"An artist can make someone feel": an interview with Celina Timmerman
October 11, 2018
We at Split Lip are big fans of Celina Timmerman, who produced the fantastic art for our September issue. We're so thrilled that we've been able to share her work with you. Celina recently took the time to talk to us about her process, the series in which her featured piece "Just a Trim" appears, and how she views art.
1. What draws you to collage? Can you tell us a bit about your process?
I began collage when I felt in a rut with my photography. I was photographing the same things it felt like over and over again. I have always loved the strangeness of what collage appears to be. When i begin a collage I start with a concept then I start to sketch it out.
2. The image featured in Split Lip, "Just a Trim," comes from a series called What We Are Not. Can you tell us more about this project? How did you approach the series? What were your inspirations?

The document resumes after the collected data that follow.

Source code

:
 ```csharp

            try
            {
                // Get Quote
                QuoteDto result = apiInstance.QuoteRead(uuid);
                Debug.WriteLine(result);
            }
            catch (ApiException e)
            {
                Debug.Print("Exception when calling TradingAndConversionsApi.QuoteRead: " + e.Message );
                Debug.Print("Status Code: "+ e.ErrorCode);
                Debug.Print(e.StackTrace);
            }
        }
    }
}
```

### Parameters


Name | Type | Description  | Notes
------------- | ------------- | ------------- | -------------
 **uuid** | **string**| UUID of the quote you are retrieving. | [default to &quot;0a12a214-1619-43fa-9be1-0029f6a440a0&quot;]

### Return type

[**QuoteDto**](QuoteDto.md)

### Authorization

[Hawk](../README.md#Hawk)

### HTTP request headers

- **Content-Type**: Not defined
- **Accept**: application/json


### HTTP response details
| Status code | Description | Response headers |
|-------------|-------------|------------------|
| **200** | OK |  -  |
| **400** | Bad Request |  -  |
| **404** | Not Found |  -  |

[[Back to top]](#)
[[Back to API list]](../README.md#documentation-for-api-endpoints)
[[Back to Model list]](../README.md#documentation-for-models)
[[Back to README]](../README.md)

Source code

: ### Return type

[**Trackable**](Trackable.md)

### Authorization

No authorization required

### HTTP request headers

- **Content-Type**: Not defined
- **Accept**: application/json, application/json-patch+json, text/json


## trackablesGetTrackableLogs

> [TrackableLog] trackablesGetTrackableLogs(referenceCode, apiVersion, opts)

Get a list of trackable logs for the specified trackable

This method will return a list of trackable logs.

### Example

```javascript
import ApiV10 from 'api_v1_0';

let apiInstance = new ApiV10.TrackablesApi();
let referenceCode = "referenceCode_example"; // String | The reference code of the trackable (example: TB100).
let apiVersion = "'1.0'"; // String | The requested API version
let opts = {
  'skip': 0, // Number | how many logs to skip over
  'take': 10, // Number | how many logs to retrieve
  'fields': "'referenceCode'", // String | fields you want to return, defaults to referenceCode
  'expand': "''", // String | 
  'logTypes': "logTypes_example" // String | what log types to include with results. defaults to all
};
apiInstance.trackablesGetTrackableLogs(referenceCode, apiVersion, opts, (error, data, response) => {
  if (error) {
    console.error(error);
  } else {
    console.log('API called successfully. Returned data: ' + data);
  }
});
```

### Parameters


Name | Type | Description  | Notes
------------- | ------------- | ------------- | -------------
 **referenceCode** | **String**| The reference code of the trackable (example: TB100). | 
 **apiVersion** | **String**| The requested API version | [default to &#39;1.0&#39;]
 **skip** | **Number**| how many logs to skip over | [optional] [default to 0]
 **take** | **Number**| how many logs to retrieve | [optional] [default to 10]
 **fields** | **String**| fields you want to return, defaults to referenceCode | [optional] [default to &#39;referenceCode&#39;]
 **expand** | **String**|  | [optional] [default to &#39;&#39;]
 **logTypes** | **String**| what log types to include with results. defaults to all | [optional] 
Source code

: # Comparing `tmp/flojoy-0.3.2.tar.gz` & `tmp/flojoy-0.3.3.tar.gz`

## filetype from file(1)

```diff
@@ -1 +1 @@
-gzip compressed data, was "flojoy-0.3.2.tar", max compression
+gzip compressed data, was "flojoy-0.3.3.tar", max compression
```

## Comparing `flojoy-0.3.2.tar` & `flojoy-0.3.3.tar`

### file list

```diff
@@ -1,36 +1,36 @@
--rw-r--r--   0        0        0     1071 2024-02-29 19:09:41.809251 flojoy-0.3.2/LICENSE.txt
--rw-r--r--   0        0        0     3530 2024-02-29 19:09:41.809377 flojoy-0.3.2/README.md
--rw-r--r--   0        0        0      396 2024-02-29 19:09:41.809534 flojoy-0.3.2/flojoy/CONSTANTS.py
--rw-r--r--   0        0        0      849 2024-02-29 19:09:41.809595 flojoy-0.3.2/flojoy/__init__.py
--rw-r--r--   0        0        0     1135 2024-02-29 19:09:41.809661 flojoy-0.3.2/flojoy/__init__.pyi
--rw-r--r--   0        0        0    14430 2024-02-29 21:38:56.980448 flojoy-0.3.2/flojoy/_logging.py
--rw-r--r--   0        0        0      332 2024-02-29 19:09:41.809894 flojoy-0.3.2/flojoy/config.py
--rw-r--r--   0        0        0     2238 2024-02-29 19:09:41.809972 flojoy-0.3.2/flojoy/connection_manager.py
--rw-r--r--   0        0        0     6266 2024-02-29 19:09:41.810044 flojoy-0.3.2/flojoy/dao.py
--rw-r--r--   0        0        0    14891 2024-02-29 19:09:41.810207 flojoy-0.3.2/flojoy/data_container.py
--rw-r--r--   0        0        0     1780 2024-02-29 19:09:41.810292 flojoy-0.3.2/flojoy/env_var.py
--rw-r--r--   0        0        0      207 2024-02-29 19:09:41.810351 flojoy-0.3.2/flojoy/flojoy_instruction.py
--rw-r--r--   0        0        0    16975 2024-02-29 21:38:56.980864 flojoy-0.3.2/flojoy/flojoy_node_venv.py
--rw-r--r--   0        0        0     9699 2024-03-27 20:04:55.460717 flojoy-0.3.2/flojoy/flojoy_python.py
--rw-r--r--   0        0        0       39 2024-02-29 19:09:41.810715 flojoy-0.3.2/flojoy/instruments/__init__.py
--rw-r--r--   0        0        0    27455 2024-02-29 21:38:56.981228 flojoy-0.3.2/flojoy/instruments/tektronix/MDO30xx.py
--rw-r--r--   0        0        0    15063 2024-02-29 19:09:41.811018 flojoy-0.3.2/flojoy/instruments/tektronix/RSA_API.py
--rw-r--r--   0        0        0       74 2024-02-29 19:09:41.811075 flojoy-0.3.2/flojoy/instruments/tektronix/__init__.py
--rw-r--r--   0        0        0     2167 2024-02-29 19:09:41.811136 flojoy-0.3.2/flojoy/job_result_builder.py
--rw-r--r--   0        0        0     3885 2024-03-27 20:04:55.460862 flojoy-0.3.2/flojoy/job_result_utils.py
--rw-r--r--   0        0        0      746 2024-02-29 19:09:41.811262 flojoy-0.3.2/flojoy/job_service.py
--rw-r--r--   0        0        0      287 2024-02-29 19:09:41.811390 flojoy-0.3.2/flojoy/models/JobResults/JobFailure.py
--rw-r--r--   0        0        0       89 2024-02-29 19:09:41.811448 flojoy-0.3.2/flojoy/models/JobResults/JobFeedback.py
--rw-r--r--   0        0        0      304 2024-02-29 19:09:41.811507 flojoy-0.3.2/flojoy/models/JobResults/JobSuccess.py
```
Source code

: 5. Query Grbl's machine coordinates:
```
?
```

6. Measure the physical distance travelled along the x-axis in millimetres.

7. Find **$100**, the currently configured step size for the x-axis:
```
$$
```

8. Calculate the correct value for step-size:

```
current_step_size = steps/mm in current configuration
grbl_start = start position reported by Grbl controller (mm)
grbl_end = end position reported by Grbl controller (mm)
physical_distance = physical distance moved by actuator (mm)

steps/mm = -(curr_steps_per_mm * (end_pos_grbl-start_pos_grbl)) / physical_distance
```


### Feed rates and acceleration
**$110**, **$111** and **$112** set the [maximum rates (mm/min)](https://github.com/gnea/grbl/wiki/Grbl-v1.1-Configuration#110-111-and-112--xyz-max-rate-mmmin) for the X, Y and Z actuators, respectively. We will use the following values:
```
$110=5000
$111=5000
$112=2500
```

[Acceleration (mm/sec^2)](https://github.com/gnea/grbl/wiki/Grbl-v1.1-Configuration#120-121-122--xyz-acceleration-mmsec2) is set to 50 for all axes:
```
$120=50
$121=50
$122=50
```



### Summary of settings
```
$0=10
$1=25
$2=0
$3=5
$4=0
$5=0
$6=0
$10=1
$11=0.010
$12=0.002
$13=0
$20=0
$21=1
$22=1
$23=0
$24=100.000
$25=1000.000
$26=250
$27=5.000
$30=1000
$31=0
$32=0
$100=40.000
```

What We Are Not, is a body of work that discusses my experiences as a black woman growing up in a dominantly white town. My inspiration for this body was simply my own story, which made approaching this work completely different than works in the past. I wanted to be as real as possible and vulnerable! I wanted to allow my audience to connect with me and my story but to also place themselves into my work.
3. Your website mentions future projects others to share their stories. How do you approach art as a collaborative story?
A lot of my work is collaborative, I love sharing stories of others with their permission. I feel in this huge world we often feel alone but we have strangers out there who have gone though what we have. I often as people for annoymous submission on my website for some of my projects such as my #metoo series. Often people will say to me “thank you for getting my story out there and giving me a voice” or “helping you with your project was good for me so i could get it off my chest”.
4. The definition of art you give on your site -- "For me art is something that causes me to feel some sort of emotion and typically is trying to comment on an issue or bring awareness" -- is really compelling. How did you arrive at that definition over the course of your art education?
When I began at Ball State, I just wanted to create work that was pretty but had no meaning. I wanted to get good grades but I never created work I was passionate about until I decided to cut the crap. As a photography major I felt anyone can take a photo but an artist can make someone feel. I didn’t want to be the person with a camera taking a picture that has been taken millions of times, instead I wanted to be the person who created something original and thought provoking.